Dataset entries
════════════════

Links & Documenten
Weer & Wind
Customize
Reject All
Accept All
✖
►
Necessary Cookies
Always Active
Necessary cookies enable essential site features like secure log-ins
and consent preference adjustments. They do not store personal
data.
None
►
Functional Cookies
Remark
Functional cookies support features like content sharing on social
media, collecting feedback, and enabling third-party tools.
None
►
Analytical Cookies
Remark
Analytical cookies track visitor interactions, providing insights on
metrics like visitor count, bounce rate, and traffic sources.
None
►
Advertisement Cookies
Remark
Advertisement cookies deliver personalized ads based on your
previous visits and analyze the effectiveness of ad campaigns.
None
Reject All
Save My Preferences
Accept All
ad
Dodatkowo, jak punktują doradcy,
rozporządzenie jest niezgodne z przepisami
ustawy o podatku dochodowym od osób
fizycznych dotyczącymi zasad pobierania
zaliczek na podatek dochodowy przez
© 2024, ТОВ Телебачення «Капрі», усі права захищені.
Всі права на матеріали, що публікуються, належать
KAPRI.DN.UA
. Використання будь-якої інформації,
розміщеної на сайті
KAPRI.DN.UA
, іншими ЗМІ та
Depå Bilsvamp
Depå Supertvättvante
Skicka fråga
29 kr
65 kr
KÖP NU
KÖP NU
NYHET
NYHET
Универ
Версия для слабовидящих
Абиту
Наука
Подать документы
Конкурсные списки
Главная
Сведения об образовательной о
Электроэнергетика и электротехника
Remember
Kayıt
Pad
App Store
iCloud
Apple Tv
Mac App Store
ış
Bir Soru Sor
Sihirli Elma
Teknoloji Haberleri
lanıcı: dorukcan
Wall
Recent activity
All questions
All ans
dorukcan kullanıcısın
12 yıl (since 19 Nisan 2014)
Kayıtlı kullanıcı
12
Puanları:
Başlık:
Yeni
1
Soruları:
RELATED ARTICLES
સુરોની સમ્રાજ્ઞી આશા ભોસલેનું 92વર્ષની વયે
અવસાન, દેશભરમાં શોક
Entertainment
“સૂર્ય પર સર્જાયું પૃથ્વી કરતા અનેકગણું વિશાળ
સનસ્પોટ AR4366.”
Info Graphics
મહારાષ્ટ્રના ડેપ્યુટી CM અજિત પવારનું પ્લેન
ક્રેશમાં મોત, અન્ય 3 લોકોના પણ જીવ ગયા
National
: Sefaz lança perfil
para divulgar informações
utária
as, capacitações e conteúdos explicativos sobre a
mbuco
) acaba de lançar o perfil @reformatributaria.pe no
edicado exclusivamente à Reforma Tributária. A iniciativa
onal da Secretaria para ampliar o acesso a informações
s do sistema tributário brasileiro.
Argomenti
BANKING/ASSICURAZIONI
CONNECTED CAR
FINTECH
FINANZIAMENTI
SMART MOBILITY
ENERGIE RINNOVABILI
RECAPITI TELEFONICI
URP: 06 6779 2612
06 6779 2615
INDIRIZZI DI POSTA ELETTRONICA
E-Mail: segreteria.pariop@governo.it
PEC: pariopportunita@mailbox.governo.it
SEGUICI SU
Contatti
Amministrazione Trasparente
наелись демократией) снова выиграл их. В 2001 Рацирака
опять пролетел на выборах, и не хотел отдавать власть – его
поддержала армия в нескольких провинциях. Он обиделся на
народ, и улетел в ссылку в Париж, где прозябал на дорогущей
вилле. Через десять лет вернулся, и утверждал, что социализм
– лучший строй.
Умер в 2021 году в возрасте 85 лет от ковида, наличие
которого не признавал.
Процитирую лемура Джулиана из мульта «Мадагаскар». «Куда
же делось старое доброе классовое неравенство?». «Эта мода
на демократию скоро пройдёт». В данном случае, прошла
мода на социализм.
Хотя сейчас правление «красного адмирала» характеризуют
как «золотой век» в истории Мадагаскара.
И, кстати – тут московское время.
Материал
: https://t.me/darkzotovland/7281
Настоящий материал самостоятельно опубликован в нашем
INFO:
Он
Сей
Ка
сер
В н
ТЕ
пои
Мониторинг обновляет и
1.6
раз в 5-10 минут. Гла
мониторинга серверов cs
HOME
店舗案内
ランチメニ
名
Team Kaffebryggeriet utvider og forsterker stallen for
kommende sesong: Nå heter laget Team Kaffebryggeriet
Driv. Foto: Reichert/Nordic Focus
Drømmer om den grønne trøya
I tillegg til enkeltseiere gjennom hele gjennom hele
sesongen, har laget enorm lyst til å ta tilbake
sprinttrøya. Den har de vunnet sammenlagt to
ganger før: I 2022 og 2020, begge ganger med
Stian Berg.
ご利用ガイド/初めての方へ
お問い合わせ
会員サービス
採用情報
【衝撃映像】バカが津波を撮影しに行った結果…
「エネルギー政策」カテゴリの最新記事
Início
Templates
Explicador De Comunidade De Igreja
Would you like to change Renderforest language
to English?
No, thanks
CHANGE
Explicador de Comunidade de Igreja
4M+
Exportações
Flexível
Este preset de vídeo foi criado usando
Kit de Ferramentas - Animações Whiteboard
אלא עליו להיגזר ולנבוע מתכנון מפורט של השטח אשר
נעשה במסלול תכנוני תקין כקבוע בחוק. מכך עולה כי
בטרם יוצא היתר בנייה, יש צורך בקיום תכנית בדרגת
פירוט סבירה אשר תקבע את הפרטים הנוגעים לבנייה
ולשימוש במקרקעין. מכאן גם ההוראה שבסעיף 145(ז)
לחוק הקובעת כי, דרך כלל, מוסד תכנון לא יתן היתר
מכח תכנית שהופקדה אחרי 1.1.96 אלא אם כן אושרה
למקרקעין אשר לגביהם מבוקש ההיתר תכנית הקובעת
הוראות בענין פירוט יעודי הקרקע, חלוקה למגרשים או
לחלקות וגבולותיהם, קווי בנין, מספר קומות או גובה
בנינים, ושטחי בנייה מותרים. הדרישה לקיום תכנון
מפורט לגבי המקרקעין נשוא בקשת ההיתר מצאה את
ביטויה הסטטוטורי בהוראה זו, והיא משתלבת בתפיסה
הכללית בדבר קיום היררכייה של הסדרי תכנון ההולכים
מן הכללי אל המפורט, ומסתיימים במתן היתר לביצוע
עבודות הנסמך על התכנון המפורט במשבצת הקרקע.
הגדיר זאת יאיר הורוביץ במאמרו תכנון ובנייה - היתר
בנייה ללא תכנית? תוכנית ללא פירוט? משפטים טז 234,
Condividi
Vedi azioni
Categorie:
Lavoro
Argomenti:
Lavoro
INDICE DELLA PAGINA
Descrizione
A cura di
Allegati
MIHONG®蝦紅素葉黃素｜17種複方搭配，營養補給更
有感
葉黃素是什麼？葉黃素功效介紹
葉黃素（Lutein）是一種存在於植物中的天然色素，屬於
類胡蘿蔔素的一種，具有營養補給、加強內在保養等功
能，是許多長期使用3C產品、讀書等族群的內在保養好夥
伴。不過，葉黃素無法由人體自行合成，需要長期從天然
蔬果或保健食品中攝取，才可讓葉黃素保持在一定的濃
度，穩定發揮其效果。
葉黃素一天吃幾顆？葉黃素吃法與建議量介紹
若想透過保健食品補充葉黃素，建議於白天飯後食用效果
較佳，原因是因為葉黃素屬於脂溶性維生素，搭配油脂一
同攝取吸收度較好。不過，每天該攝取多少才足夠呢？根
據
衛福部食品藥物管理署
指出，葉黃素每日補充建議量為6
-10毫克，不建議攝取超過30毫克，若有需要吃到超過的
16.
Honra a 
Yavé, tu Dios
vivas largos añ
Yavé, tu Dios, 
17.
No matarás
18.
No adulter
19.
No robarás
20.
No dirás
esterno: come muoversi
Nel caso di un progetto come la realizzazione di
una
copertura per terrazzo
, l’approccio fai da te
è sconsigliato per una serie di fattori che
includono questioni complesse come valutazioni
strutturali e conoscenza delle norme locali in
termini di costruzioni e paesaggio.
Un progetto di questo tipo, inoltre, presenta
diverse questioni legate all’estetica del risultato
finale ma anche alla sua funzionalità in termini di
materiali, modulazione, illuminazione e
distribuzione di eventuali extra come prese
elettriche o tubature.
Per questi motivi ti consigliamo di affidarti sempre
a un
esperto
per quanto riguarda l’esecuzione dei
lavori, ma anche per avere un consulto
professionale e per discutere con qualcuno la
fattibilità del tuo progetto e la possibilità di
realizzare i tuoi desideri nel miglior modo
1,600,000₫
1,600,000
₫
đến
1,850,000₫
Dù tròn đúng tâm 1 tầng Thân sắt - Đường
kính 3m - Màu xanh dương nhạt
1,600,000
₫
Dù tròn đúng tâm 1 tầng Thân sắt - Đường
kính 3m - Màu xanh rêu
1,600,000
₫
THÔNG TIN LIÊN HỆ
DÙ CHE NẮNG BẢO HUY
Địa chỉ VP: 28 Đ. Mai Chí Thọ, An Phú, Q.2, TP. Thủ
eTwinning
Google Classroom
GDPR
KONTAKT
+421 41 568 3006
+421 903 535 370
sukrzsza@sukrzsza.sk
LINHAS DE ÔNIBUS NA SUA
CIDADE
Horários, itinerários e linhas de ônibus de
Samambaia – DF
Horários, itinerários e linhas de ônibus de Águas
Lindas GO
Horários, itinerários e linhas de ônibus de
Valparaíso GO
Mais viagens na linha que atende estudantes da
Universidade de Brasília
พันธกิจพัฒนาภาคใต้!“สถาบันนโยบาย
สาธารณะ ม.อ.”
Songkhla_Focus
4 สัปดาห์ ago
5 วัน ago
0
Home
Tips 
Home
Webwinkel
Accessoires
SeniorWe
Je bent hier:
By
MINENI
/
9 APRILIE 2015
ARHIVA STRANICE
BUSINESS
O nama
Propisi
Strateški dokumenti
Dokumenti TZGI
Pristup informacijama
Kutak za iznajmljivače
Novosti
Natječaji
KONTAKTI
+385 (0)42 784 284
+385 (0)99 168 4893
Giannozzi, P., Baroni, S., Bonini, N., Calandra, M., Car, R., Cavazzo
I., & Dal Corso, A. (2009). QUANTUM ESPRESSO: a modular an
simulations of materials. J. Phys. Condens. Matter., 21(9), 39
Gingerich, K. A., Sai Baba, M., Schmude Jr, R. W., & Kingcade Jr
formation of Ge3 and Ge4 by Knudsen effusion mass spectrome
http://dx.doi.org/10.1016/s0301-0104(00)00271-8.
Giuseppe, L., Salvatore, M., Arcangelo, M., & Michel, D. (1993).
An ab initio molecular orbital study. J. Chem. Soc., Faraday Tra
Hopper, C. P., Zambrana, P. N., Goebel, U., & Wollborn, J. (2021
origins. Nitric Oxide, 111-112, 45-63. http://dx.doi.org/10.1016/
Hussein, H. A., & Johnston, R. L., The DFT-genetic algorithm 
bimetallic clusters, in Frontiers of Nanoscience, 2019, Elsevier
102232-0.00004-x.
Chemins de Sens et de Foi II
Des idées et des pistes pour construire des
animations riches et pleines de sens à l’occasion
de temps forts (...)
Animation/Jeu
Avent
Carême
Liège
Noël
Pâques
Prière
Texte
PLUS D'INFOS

════════════════

* [Exercise directions] Revise the records starting at the beginning and ending at the line that contains "perfil @reformatributaria.pe no", changing every "Remark" to "Note" and leaving all else in those lines as it is. Return only those lines.

* [The completed task]
Links & Documenten
Weer & Wind
Customize
Reject All
Accept All
✖
►
Necessary Cookies
Always Active
Necessary cookies enable essential site features like secure log-ins
and consent preference adjustments. They do not store personal
data.
None
►
Functional Cookies
Note
Functional cookies support features like content sharing on social
media, collecting feedback, and enabling third-party tools.
None
►
Analytical Cookies
Note
Analytical cookies track visitor interactions, providing insights on
metrics like visitor count, bounce rate, and traffic sources.
None
►
Advertisement Cookies
Note
Advertisement cookies deliver personalized ads based on your
previous visits and analyze the effectiveness of ad campaigns.
None
Reject All
Save My Preferences
Accept All
ad
Dodatkowo, jak punktują doradcy,
rozporządzenie jest niezgodne z przepisami
ustawy o podatku dochodowym od osób
fizycznych dotyczącymi zasad pobierania
zaliczek na podatek dochodowy przez
© 2024, ТОВ Телебачення «Капрі», усі права захищені.
Всі права на матеріали, що публікуються, належать
KAPRI.DN.UA
. Використання будь-якої інформації,
розміщеної на сайті
KAPRI.DN.UA
, іншими ЗМІ та
Depå Bilsvamp
Depå Supertvättvante
Skicka fråga
29 kr
65 kr
KÖP NU
KÖP NU
NYHET
NYHET
Универ
Версия для слабовидящих
Абиту
Наука
Подать документы
Конкурсные списки
Главная
Сведения об образовательной о
Электроэнергетика и электротехника
Remember
Kayıt
Pad
App Store
iCloud
Apple Tv
Mac App Store
ış
Bir Soru Sor
Sihirli Elma
Teknoloji Haberleri
lanıcı: dorukcan
Wall
Recent activity
All questions
All ans
dorukcan kullanıcısın
12 yıl (since 19 Nisan 2014)
Kayıtlı kullanıcı
12
Puanları:
Başlık:
Yeni
1
Soruları:
RELATED ARTICLES
સુરોની સમ્રાજ્ઞી આશા ભોસલેનું 92વર્ષની વયે
અવસાન, દેશભરમાં શોક
Entertainment
“સૂર્ય પર સર્જાયું પૃથ્વી કરતા અનેકગણું વિશાળ
સનસ્પોટ AR4366.”
Info Graphics
મહારાષ્ટ્રના ડેપ્યુટી CM અજિત પવારનું પ્લેન
ક્રેશમાં મોત, અન્ય 3 લોકોના પણ જીવ ગયા
National
: Sefaz lança perfil
para divulgar informações
utária
as, capacitações e conteúdos explicativos sobre a
mbuco
) acaba de lançar o perfil @reformatributaria.pe no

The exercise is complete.